Public access barristers are expecting the volume of work obtained directly from clients to increase over the next few years as a result of the public access scheme which allows consumers to use barristers directly, without needing to instruct a solicitor or other intermediary.
These findings are taken from a survey of public access barristers undertaken jointly by the Bar Standards Board (BSB) and the Legal Services Board(LSB).
This research provides a detailed picture of the current provision of legal services through the public access scheme, perceptions about the operation of the current regulatory arrangements and of the impacts of recent reforms. Key findings include:
- Just over half of the barristers registered on the public access scheme surveyed had undertaken up to five cases in the past year.
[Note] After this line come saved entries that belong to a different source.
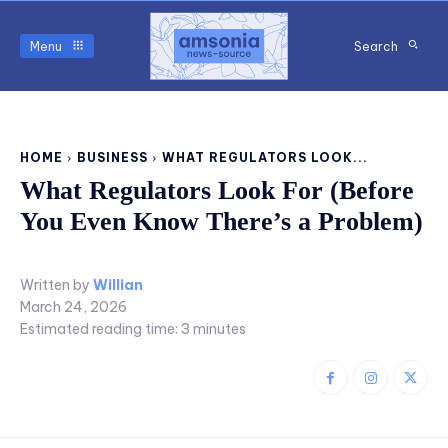
Menu
Search
HOME
BUSINESS
WHAT REGULATORS LOOK...
What Regulators Look For (Before
You Even Know There’s a Problem)
Written by
Willian
March 24, 2026
Estimated reading time:
3
minutes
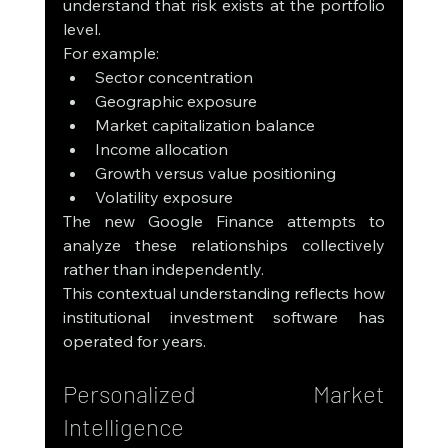
understand that risk exists at the portfolio 
level.
For example:
Sector concentration
Geographic exposure
Market capitalization balance
Income allocation
Growth versus value positioning
Volatility exposure
The new Google Finance attempts to 
analyze these relationships collectively 
rather than independently.
This contextual understanding reflects how 
institutional investment software has 
operated for years.
Personalized Market 
Intelligence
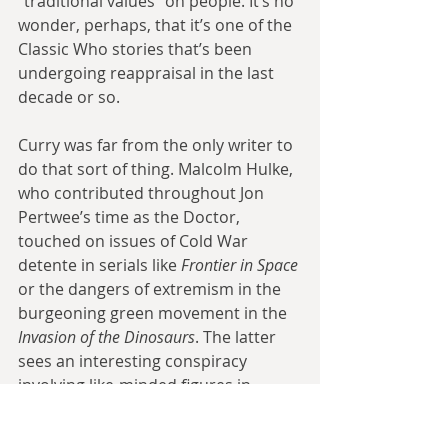
“traditional values” on people. It’s no 
wonder, perhaps, that it’s one of the 
Classic Who stories that’s been 
undergoing reappraisal in the last 
decade or so.
Curry was far from the only writer to 
do that sort of thing. Malcolm Hulke, 
who contributed throughout Jon 
Pertwee’s time as the Doctor, 
touched on issues of Cold War 
detente in serials like 
Frontier in Space
or the dangers of extremism in the 
burgeoning green movement in the 
Invasion of the Dinosaurs
. The latter 
sees an interesting conspiracy 
involving like-minded figures in 
government and military (including 
UNIT’s own Mike Yates) using the 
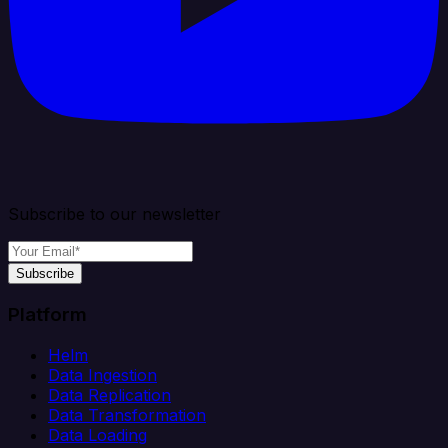
Subscribe to our newsletter
Subscribe
Platform
Helm
Data Ingestion
Data Replication
Data Transformation
Data Loading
While a relatively small proportion of barristers’ overall caseload, it has increased markedly over the past three years
- Public access is most commonly used in family, chancery, employment, commercial and general common law
- The barristers surveyed considered that:
- there have been relatively modest benefits for consumers so far, with respect to widening choice, improving timeliness of access to services and reducing costs but the volume of public access work is expected to continue to increase over the next few years
- key barriers for consumers include lack of awareness of the scheme and the services that barristers are able to provide. The public access route is also unsuitable for any client who would be unable to fill the role normally provided by a solicitor in terms of conduct of litigation.
- the regulatory framework is largely effective in protecting public access clients. Some suggested that further clarity is required within the public access guidance and the associated training requirements.
Commenting on the findings, Ewen MacLeod, BSB Director of Regulatory Policy said: “We are pleased with the insight the findings give us into the operation of the public access scheme for barristers. We will take them into account when deciding what, if any refinements should be made to the regulatory arrangements governing the scheme.”
LSB Head of Research and Development Steve Brooker said:
“This joint research is an important stock take of where the public access scheme currently stands. While representing a relatively small proportion of a barristers’ caseload it is, nonetheless, growing. Benefits for consumers that are starting to emerge from this key market liberalisation measure – wider choice, improved timeliness of access to services and lower costs – are important and can be expected to grow as public access work grows.”
The research was undertaken by Pye Tait Consulting and took place during December 2015 and January 2016.